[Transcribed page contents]

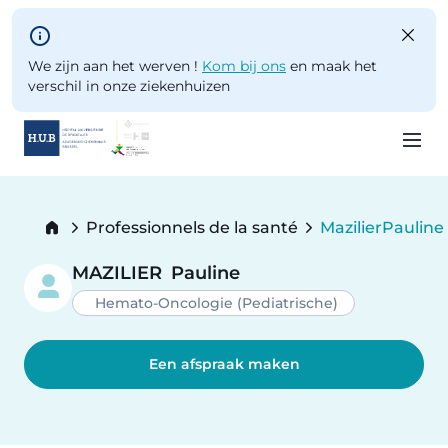
Skip to main content
We zijn aan het werven !
Kom bij ons
en maak het
verschil in onze ziekenhuizen
Skip
to
Breadcrumb
Professionnels de la santé
Mazilier
Pauline
main
Current:
content
MAZILIER
Pauline
Hemato-Oncologie (Pediatrische)
Een afspraak maken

◆ **ACTION ITEM**: Return the records above verbatim, images excluded.

◆ **ANSWER TO THIS PROBLEM**:
Skip to main content
We zijn aan het werven !
Kom bij ons
en maak het
verschil in onze ziekenhuizen
Skip
to
Breadcrumb
Professionnels de la santé
Mazilier
Pauline
main
Current:
content
MAZILIER
Pauline
Hemato-Oncologie (Pediatrische)
Een afspraak maken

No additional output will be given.